Her goal was summed up in the title of the novel.

“Always, you are parenting this young person, and that person shows up and says to you this thing that you never saw coming and certainly weren’t planning for and then you have to figure out what to do next,” Frankel said. “Bad news: You have no idea what that is, and it’s really important that you choose correctly or otherwise you’re going to screw up your kid.”

Much of Frankel’s talk focused on the reaction she received, both to her book and to a column she wrote about her daughter for the Times’ “Modern Love” column. When the latter was published, her email inbox was flooded with hate, even death threats to her and her daughter. Some of the emails carried anti-Semitic messages.

The hate was so great that there was a discussion about whether she should have security go with her on book tour. But those fears did not manifest. When she walked into book stores and other venues throughout the country to talk about her book, attendees were supportive.

After Frankel’s talk, she and the other three panelists stepped onto the platform. The others included Levin, who is involved in the LGBTQ Orthodox organization Eshel; Koach Baruch Frazier, an audiologist and student at the Reconstructionist Rabbinical College; and Jessica Tayler, mother of a transgender child and an LGBTQ advocate.

They covered a range of topics, including how their Jewish communities have responded to their trans identities.

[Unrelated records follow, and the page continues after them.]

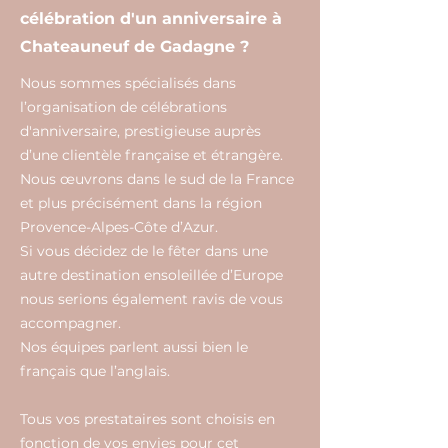
célébration d'un anniversaire à
Chateauneuf de Gadagne ?
Nous sommes spécialisés dans
l’organisation de célébrations
d'anniversaire, prestigieuse auprès
d’une clientèle française et étrangère.
Nous œuvrons dans le sud de la France
et plus précisément dans la région
Provence-Alpes-Côte d’Azur.
Si vous décidez de le fêter dans une
autre destination ensoleillée d’Europe
nous serions également ravis de vous
accompagner.
Nos équipes parlent aussi bien le
français que l’anglais.
Tous vos prestataires sont choisis en
fonction de vos envies pour cet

Levin and Frazier, for example, recalled positive experiences. When Levin told rabbis in her Orthodox Center City community that she was going to come out and publicly transition, they were all supportive and asked when she would switch sides of the mechitza.

Frazier said that his Reform synagogue in Missouri, where he lived at the time, worked with him to create a meaningful mikvah transition ceremony at the river. He said his transition was more difficult for his work.

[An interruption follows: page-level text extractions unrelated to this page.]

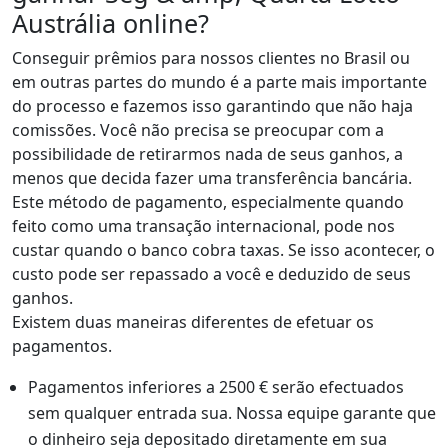
Austrália online?
Conseguir prêmios para nossos clientes no Brasil ou
em outras partes do mundo é a parte mais importante
do processo e fazemos isso garantindo que não haja
comissões. Você não precisa se preocupar com a
possibilidade de retirarmos nada de seus ganhos, a
menos que decida fazer uma transferência bancária.
Este método de pagamento, especialmente quando
feito como uma transação internacional, pode nos
custar quando o banco cobra taxas. Se isso acontecer, o
custo pode ser repassado a você e deduzido de seus
ganhos.
Existem duas maneiras diferentes de efetuar os
pagamentos.
Pagamentos inferiores a 2500 € serão efectuados
sem qualquer entrada sua. Nossa equipe garante que
o dinheiro seja depositado diretamente em sua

“When I changed my name legally, everybody thought I got married,” Frazier said to laughs from the audience.

Tayler, on the other hand, shared how their family’s elementary school principal in Tennessee called them into the office to tell them other families felt uncomfortable being in the same class as their older son (her transgender child was not yet in elementary school) or near their family.

The event then moved on to a Q&A. One question was about trans children and medical interventions.

Frankel emphasized that there is no medical intervention for prepubescent children, such as the use of puberty blockers to delay puberty. When it comes to young pubescent children, medical intervention is noninvasive. Levin and Frazier both said it’s a private decision, and Frazier said he wished he’d had the option.

“Trust me,” Levin said. “Trust trans people when we say who we are.”